82, 大暴走《スタンピード》 ⑥
遅くなりました。
宣戦布告という言葉を言い放った俺の行動に、ア・クラツ王を含め軍議をしていた将軍も周りの貴族たちも、唖然としたまま言葉も発せず動けないようだ。
毒気を抜かれた状態とは、まさにこのことか?
「く、くく、くははははは。面白いことを言う小僧だ! この俺の前まで来て言う言葉がそれ、か。」
ようやくア・クラツ王が言葉を振り絞った。そして、何やら手信号をすると大声で命令を発した。
「そこの愚かな敵の王を引っ捕らえぇい!」
と、宣った。
エラく大雑把な性格だな。軍議の間にどうやって入ったのかという理屈は後回しのようだな。大体、普通に考えて王様が一人で来ると思うか?

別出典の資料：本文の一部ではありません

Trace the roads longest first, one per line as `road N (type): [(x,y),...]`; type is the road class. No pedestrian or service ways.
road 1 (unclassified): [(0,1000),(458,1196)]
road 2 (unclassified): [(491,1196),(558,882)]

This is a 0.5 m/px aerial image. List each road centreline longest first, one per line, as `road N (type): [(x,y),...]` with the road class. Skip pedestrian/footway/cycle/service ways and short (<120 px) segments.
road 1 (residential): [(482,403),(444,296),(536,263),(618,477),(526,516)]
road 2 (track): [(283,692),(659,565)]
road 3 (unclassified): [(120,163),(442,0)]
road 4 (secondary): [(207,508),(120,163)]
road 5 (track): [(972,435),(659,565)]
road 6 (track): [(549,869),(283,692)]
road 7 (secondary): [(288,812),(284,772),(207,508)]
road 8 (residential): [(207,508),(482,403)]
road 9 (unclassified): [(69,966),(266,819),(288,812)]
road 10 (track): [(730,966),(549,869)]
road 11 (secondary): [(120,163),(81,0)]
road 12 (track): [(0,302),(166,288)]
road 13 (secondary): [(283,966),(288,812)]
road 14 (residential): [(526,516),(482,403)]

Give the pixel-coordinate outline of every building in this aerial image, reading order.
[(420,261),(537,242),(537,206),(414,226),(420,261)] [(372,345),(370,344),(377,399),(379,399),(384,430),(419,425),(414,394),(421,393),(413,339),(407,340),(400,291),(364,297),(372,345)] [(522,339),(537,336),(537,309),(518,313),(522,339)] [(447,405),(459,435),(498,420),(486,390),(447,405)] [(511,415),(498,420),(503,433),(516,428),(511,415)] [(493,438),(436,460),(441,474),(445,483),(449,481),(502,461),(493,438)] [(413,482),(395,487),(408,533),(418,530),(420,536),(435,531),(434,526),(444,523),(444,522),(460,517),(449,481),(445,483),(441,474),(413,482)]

報告を受けた魔法師団の上層部の人?とか、そこに居た将軍職の人とかが、ぞろぞろワタワタとやってきては杖や刀を向けて取り囲んでいる。さてさて、シュッキンの障壁はどうなるかな?
「へぇー、大層な城構えの割には、客にお茶菓子も出せないような財政状態なんですかぁ? 大変なんですねぇ。」
ここは、その心根を揺さぶっておくベきかな?
この国の城は立派なものである。
砂漠に面している方は白い磁器タイルで覆い、海というか崖の方に面している方は波飛沫による浸食を受けないように空色をした磁器タイルで埋め尽くされていた。その近くに旧城が建ち、海水に含まれる塩を精製していた。その精製の途上で出るミネラルや栄養分をフィルターなどで漉した後に出る水が、この国の豊富な水道として存在していた。
「ふん、ご託はいい。こんな所までのこのこと出て来た者の末路を教えてやるがいい。殺せ!」
その言葉にまず魔法士が杖を構え、何やら呪文を詠唱している。
貫通した場合のことを考えて、どうやら、捕縛系の呪文のようだな。
だが、それは……。
「ふうん……。まずは歓迎の花火ですか? 僕はひと休みさせて頂きますね。」
そう言い放つと、層庫から手のひらに載る大きさのガラスの器に揺れているプリンを取り出して食べ始めた。
「! あれは……。まさか……。」
何? 周りの貴族の奥様方?が、ざわめいている。なんか変なものを出したか? 俺。そう思っていたら、やっと魔法が発動した。
「「「「「「「「「「風縛」」」」」」」」」」
あ~、それだったか………。この辺の風は俺が仕切っているから、発動すらしないぞ。
事実、そよ風ほどの風も吹かず、彼らの放った魔力はほんのちょっとの起動光の効果を発して、ただ世界に吸収された。
風の精霊たちからも『こんな血の匂いのする魔力を食べなくて良かった』と感謝されたくらいだ。シュッキンの障壁すら発動しなかった。
「タクラムから来た商会の特別便の目録に載っていた………。あちらの貴族の御用達のプリンでは……? って、あれだけの魔法を受けて無事? なんて事ですの?」
「ば、馬鹿な。我らの魔法が効かないというのか?」
魔法士の一人が、ぼそりとこぼす。
「長を呼んで来るんだ、後は四天王の方々も……」
隅の方で何かホショホショと相談し、一人が出て行った。うむ、気長な戦でいいねぇ。
では、こちらからも対抗策を。
「プルンとポヨン、出ておいで。」
ポケットに居るアダマンスライムのプルンとポヨンを呼び出す。
『プ、プルン』『ポヨン』
出て来た二人に持てる三〇セチ角くらいの大きさの箱を渡す。
『あのご婦人の所に持って行ってあげて。終わったら寄り道しないで帰ってくるんだよ。』
さっき、プリンを言い当てた奥様方の所へと送り出す。半分ずつ飲み込んで確保すると、ポンポコと弾んで行った。まぁ、刀持っている人たちは次々と斬りかかるが、アダマンタイトで鍛えられた剣なんて無いですから、単に斬りつけても弾かれるだけです。
お目当ての所の卓上に着くと、その物体を吐き出して、『プルン』が『ポヨン』に一〇〇鈴硬貨を三つ『プルン』と、渡す。『ポヨン』は『ポヨン』と受け取り、箱の角にあるスリットに入れていく。アダマンタイトのトゲを出したり引っ込めたりを十回繰り返してから、扉にある取っ手を開くと………。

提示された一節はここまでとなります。